EIRΤ
- Country: Greece

Programming
- Language(s): Greek

History
- Launched: 30 September 1970
- Closed: 1975
- Replaced by: ERT

= National Broadcasting Television (Greece) =

Greek state broadcaster, 1970-1975

National Broadcast Television (EIRT) was the Greek state broadcaster founded in 1970 during the junta. In 1975, EIRT was replaced by the Hellenic Broadcasting Corporation.

== History ==

The EIRT was the fourth state body renovation of Greece and the first state TV operator in Greece. The first body renovation of Greece was the DPE (Service Radio Broadcast) with the PLA (Radio Athens) established by the Augustinian Diktaktoria Metaxas, 1938.

The second operator was AERE (sa Radio Broadcasting) and again the PLA established the Occupation.

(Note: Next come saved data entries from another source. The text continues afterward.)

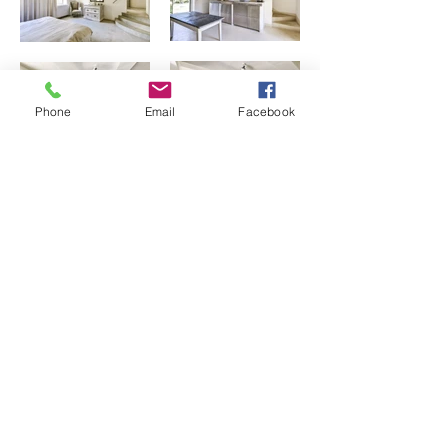
Phone
Email
Facebook
Précédent
Suivant
9, rue caffarelli 31000 Toulouse -
contact@anakenastudio.fr
rgpd
|
mentions légales
|
contact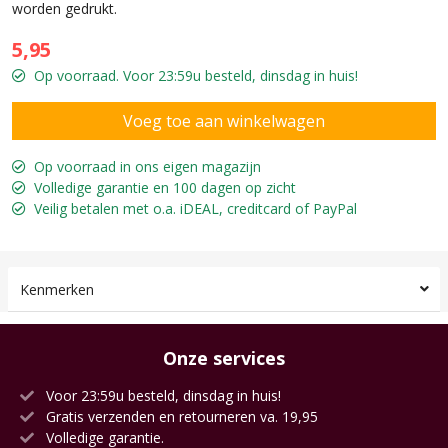
worden gedrukt.
5,95
Op voorraad. Voor 23:59u besteld, dinsdag in huis!
Op voorraad in ons eigen magazijn
Volledige garantie en 100 dagen op zicht
Veilig betalen met o.a. iDEAL, creditcard of PayPal
Kenmerken
Onze services
Voor 23:59u besteld, dinsdag in huis!
Gratis verzenden en retourneren va. 19,95
Volledige garantie.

In 1946, they founded the National Broadcasting Corporation by virtue of the Constituent Act 54/1945 "establishing the National Radio Foundation" whereby and brought to the ownership of all property of the former A.E.R.E., which had been created in possession.

==Establishment==
On 21 April 1967 the military junta and assumed command of EIR and YENED (formerly LDC). Georgios Papadopoulos wanted to create a second public broadcaster, to strengthen the propaganda of the dictatorship. In 1970, the Papadopoulos government Junta establishes the National Radio Television Institute in the most permanent television station of former EIR and radio stations First, Second and Third Programme.

==Role==
The role of EIRT was broadcast nationwide information and entertain the Greek people. In fact, the EIRT was an instrument of the junta to get in the part of the Greek people, not controlled by the military but by the Greek people during the junta.

==Headquarters==
The station initially broadcast from its studios in the Zappeion, but they were insufficient and they moved to the current headquarters of ERT, Broadcasting House in Northeastern Athens.

The year prior to its closure in 1975, Broadcasting House in Northeastern Athens was inaugurated in 1974 to house EIRT. It was constructed from 1968 to 1969, and housed the new station. Prior to its inauguration in 1974, it broadcast from the Mourouzi Studios in 1968.

==After the Junta, closure and successor==
After the fall of the junta, the EIRT legalized and showed the fall of the junta and the return of Constantine Karamanlis. In 1975, it was succeeded by the newly created state broadcaster ERT.